Vandaag wordt de ramp met de MH17 herdacht. Veel Nederlanders zijn door de ramp geconfronteerd met rouw. Maar hoe kun je als omgeving het beste omgaan met nabestaanden? Marieke Poelmann schreef een handleiding in zeven stappen.

Door: MARIEKE POELMANN

Vandaag is het een jaar geleden dat vlucht MH17 van Malaysia Airlines werd neergehaald boven Oekraïne. De 196 omgekomen Nederlanders laten door het hele land ouders, kinderen, broers, zussen, grootouders, vrienden, buren en collega’s achter. Voor nabestaanden is het gemis er niet alleen vandaag, maar elke dag van het jaar. Hoe kan de omgeving van een nabestaande daar het beste mee omgaan? Voor rouw bestaat geen recept, maar voor medeleven misschien wel. Een korte ‘rouwhandleiding’, in zeven stappen.

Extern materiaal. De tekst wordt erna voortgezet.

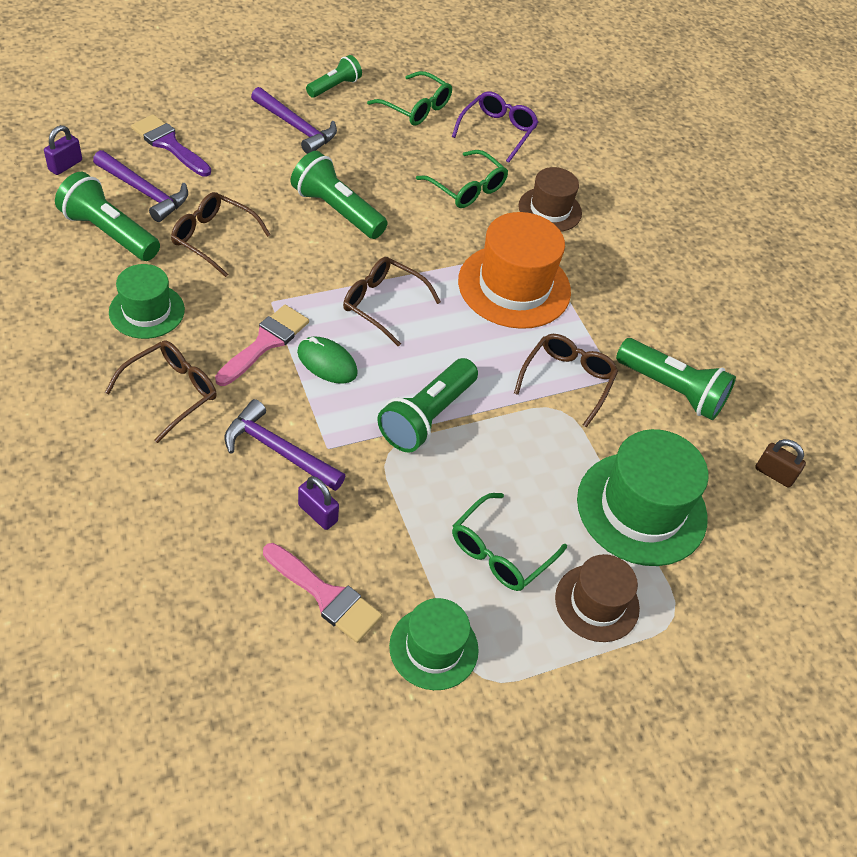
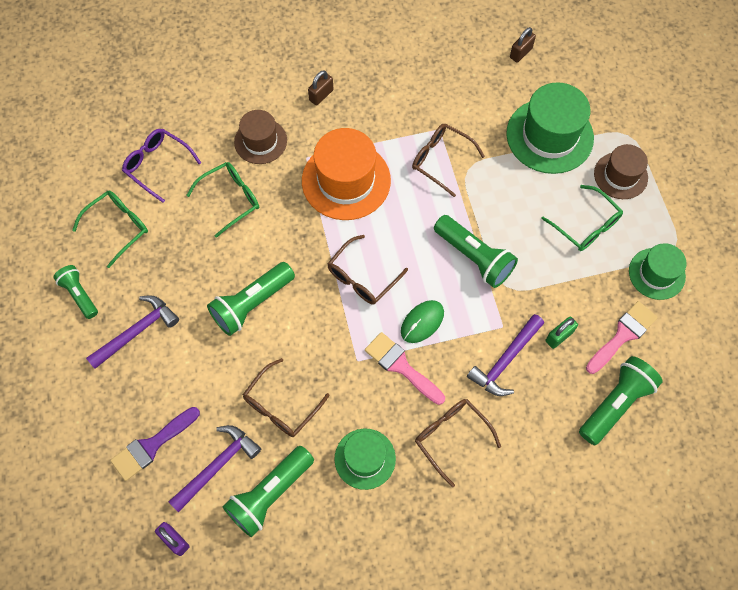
camera: 75 degrees left, 15 degrees up
(318, 513) = (559, 336): purple padlock -> green padlock
(630, 260) = (321, 95): none -> brown padlock
(671, 390) = (450, 96): green flashlight -> green flashlight (615, 404)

1. Besef dat rouw niet zomaar over is

Aan rouw zit geen houdbaarheidsdatum. Het gemis gaat nooit meer over, want de overledene komt nooit meer terug. Verdriet sluimert, verstopt zich soms voor korte tijd, maar komt op onverwachte momenten weer terug. Net als je denkt dat het wel weer gaat. Dat proces is verwarrend en kan jaren duren. Voor nabestaanden kan het erg pijnlijk zijn als iemand uit de omgeving zegt: ‘het zal nu wel weer gaan’, of ‘het leven gaat door’. Besef dat als iemands ouders overlijden, ook zijn of haar leven als kind sterft.

2. Deel je herinneringen

Gelukkig zijn er een heleboel dingen die je wél kunt doen als iemand een dierbare verliest. Het delen van je herinneringen aan de overledene bijvoorbeeld. Een brief, kaart of verhaal uit onverwachte hoek waarin iemand vertelt hoe ze naast jouw moeder in de klas zat of wat voor streken je vader uithaalde in zijn studententijd, helpt enorm. Wanneer je met de nabestaanden je herinneringen aan de overledene(n) deelt, geef je hen namelijk een klein stukje terug van de persoon die ze zijn verloren. Een stukje dat ze misschien nog niet kenden.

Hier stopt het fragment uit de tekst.